◆ SUPPLIED INFORMATION
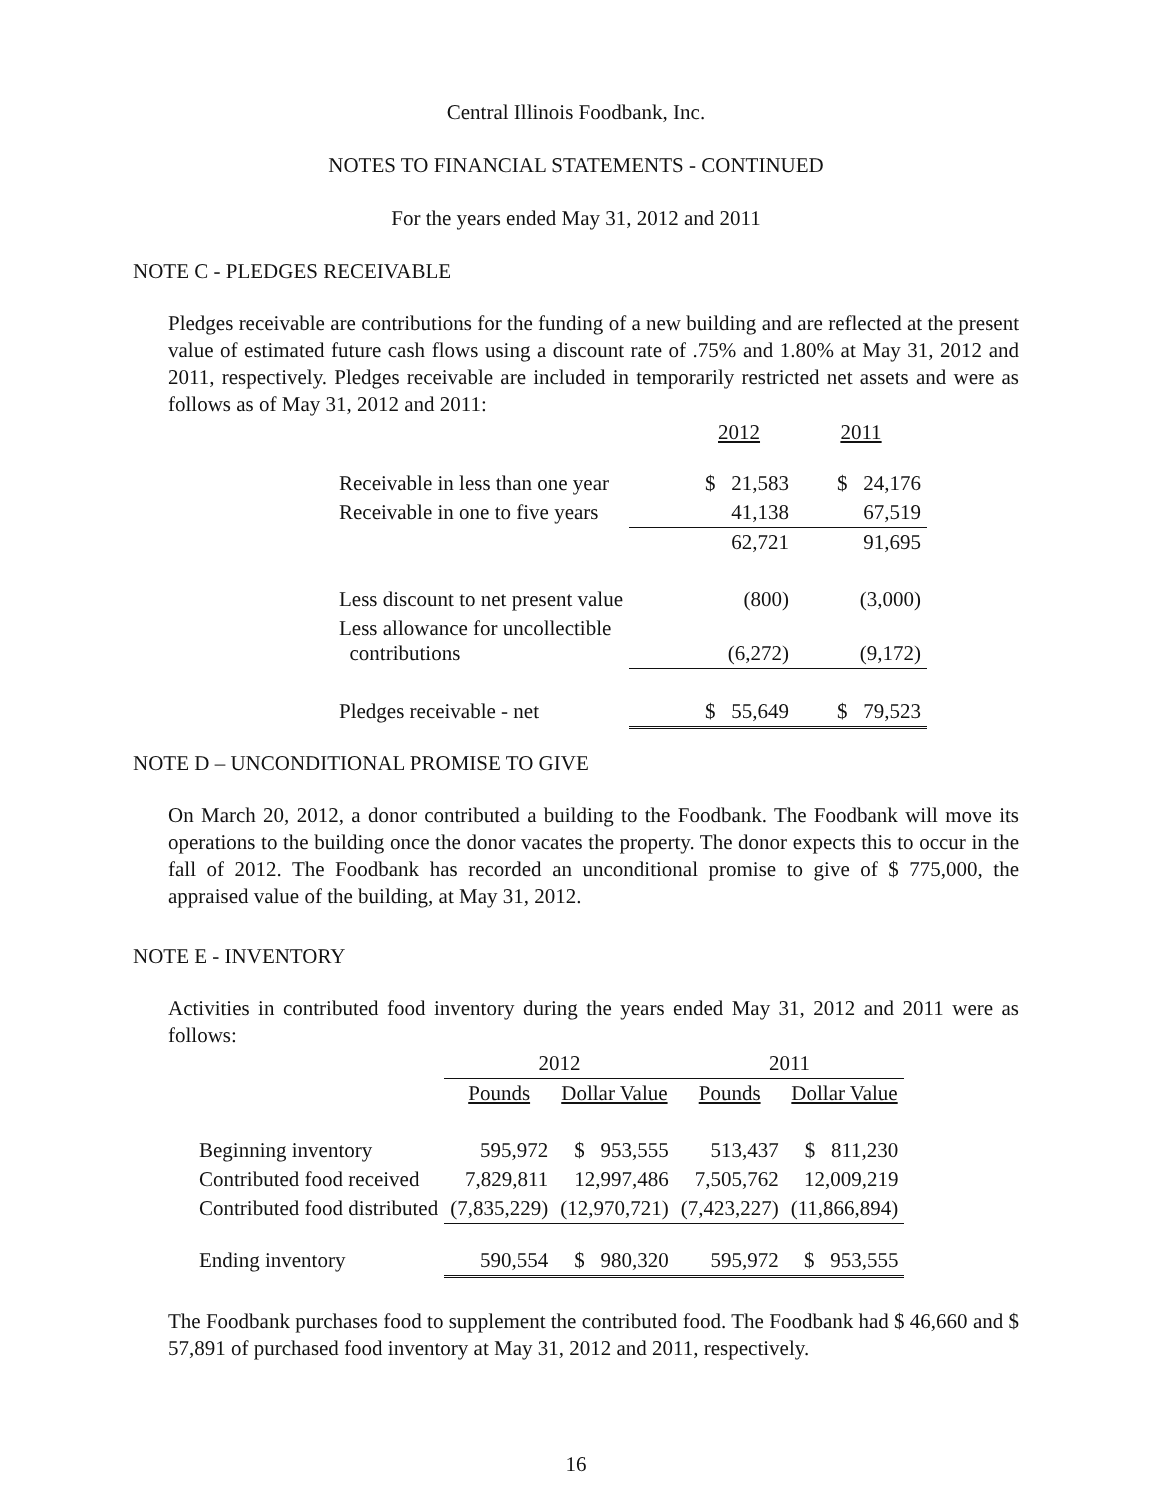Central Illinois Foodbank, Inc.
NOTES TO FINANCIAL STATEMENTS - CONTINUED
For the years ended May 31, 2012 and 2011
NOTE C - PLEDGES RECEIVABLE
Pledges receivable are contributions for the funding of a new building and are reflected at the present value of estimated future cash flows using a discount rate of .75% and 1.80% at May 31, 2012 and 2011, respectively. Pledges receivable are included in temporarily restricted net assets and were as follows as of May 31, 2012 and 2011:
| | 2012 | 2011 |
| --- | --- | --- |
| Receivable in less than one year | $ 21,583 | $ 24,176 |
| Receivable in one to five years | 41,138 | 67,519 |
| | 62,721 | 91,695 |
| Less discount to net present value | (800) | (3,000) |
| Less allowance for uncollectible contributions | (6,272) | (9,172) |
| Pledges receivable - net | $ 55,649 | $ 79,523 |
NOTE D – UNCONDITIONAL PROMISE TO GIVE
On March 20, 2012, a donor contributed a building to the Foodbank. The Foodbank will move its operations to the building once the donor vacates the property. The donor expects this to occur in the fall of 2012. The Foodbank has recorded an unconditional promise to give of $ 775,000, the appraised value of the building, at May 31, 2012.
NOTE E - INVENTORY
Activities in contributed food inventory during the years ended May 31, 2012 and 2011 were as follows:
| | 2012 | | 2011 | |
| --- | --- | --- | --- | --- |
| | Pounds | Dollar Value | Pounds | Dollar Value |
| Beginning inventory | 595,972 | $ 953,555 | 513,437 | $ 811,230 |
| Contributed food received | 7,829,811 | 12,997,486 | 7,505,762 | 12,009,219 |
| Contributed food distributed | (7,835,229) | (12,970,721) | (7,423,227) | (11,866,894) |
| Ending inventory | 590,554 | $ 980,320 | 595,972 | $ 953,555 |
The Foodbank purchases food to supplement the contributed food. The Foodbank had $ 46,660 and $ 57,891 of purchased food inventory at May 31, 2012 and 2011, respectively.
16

--

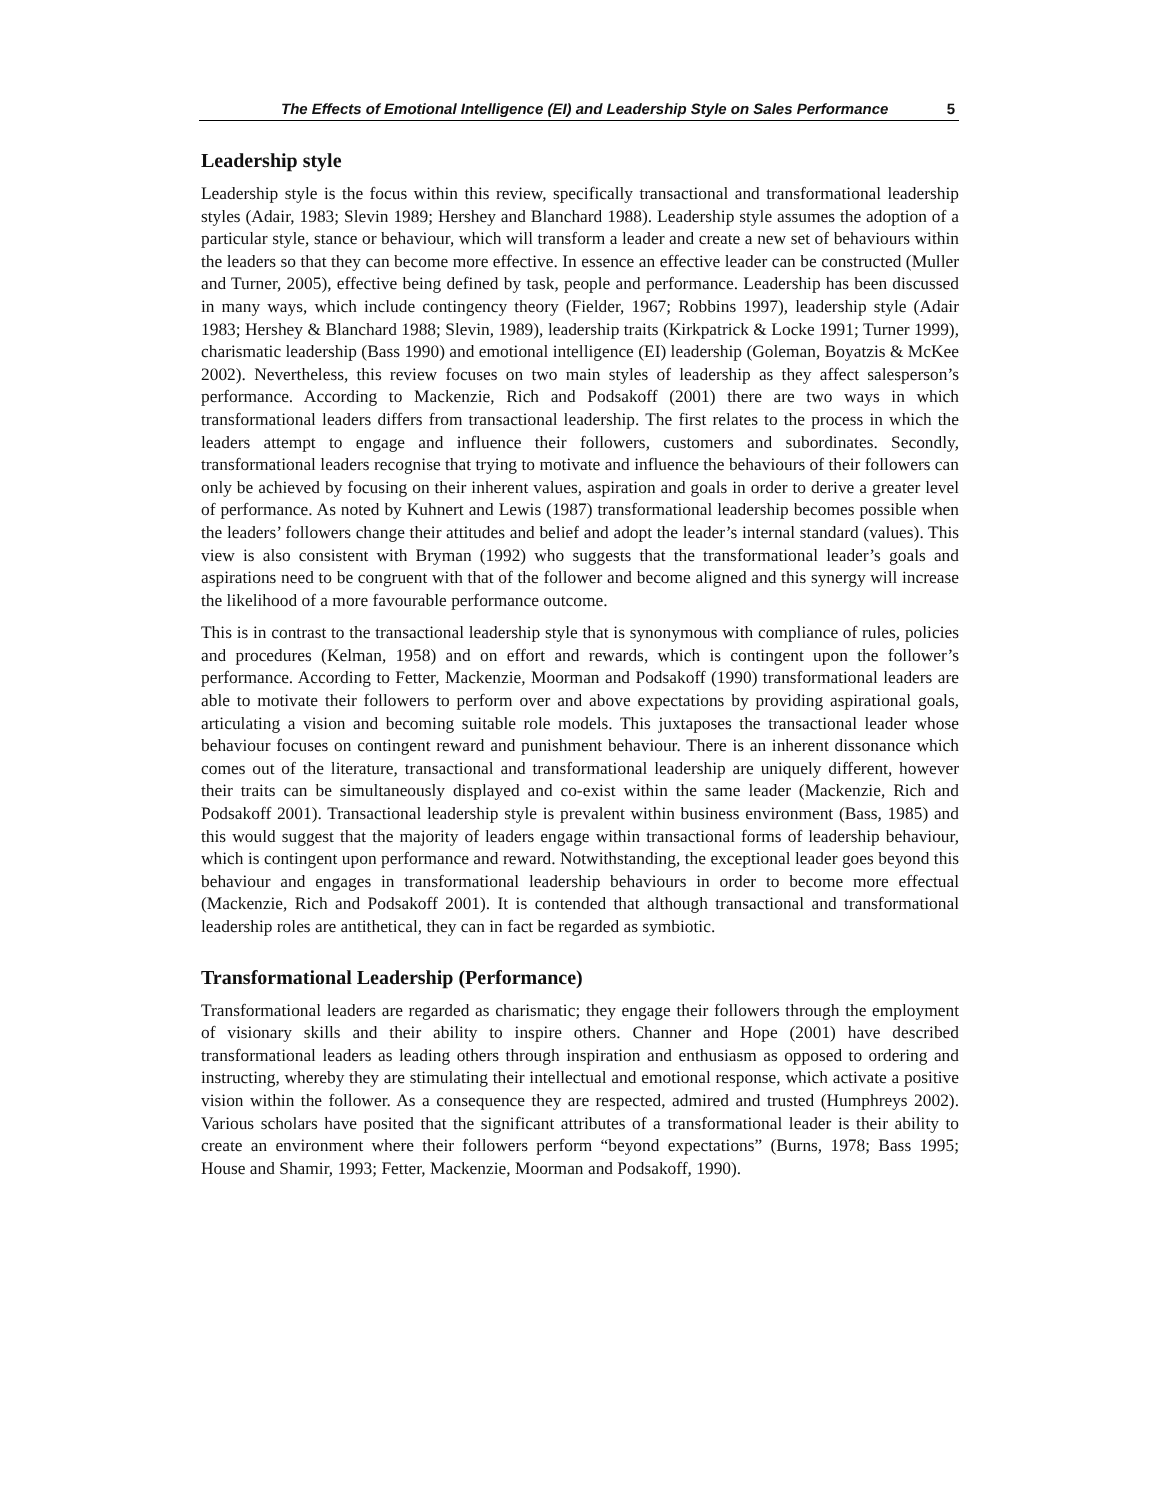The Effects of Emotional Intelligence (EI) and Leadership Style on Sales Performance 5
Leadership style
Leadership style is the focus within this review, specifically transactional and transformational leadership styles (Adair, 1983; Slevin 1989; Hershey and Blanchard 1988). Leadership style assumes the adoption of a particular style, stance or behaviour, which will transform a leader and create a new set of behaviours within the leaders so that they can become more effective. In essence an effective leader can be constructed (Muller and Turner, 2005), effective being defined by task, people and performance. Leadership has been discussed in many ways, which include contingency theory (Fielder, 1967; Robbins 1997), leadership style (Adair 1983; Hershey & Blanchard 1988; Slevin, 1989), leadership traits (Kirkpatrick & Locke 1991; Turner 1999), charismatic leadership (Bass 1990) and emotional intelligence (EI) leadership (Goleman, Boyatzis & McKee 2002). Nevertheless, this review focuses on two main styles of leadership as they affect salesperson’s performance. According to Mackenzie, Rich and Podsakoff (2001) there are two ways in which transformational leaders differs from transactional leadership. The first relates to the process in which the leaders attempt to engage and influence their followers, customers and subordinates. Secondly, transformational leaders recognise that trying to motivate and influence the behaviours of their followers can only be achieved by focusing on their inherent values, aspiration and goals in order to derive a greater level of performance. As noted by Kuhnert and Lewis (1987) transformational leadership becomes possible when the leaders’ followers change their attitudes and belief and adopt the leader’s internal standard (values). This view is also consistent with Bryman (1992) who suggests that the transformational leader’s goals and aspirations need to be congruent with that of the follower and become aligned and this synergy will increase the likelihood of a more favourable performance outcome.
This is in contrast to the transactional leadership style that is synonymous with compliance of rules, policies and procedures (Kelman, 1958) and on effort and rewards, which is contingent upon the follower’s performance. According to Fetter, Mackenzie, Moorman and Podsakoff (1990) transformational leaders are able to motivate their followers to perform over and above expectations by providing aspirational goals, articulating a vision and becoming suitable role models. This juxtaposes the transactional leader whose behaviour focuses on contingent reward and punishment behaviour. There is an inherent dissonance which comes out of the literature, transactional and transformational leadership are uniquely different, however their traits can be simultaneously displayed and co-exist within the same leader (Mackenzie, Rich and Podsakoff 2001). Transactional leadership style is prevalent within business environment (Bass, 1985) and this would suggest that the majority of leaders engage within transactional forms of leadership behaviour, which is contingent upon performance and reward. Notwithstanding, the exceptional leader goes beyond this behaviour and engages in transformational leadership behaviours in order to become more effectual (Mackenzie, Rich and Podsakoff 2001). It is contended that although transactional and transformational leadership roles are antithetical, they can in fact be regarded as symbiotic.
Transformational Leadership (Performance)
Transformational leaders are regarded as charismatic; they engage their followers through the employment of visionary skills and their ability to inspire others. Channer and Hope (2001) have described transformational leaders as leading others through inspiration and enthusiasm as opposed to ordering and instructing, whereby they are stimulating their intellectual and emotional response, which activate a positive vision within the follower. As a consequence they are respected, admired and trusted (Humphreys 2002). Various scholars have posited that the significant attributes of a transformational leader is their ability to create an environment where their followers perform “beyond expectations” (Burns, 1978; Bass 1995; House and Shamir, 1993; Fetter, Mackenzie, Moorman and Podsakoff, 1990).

◆ WHAT THE TASK ASKS
Exact copy, no pictures. Write out the lines in the entries above, starting with the line with "Central Illinois Foodbank, Inc." and going on through the line with "62,721 | 91,695 |", keeping both.

◆ TASK RESULT
Central Illinois Foodbank, Inc.
NOTES TO FINANCIAL STATEMENTS - CONTINUED
For the years ended May 31, 2012 and 2011
NOTE C - PLEDGES RECEIVABLE
Pledges receivable are contributions for the funding of a new building and are reflected at the present value of estimated future cash flows using a discount rate of .75% and 1.80% at May 31, 2012 and 2011, respectively. Pledges receivable are included in temporarily restricted net assets and were as follows as of May 31, 2012 and 2011:
| | 2012 | 2011 |
| --- | --- | --- |
| Receivable in less than one year | $ 21,583 | $ 24,176 |
| Receivable in one to five years | 41,138 | 67,519 |
| | 62,721 | 91,695 |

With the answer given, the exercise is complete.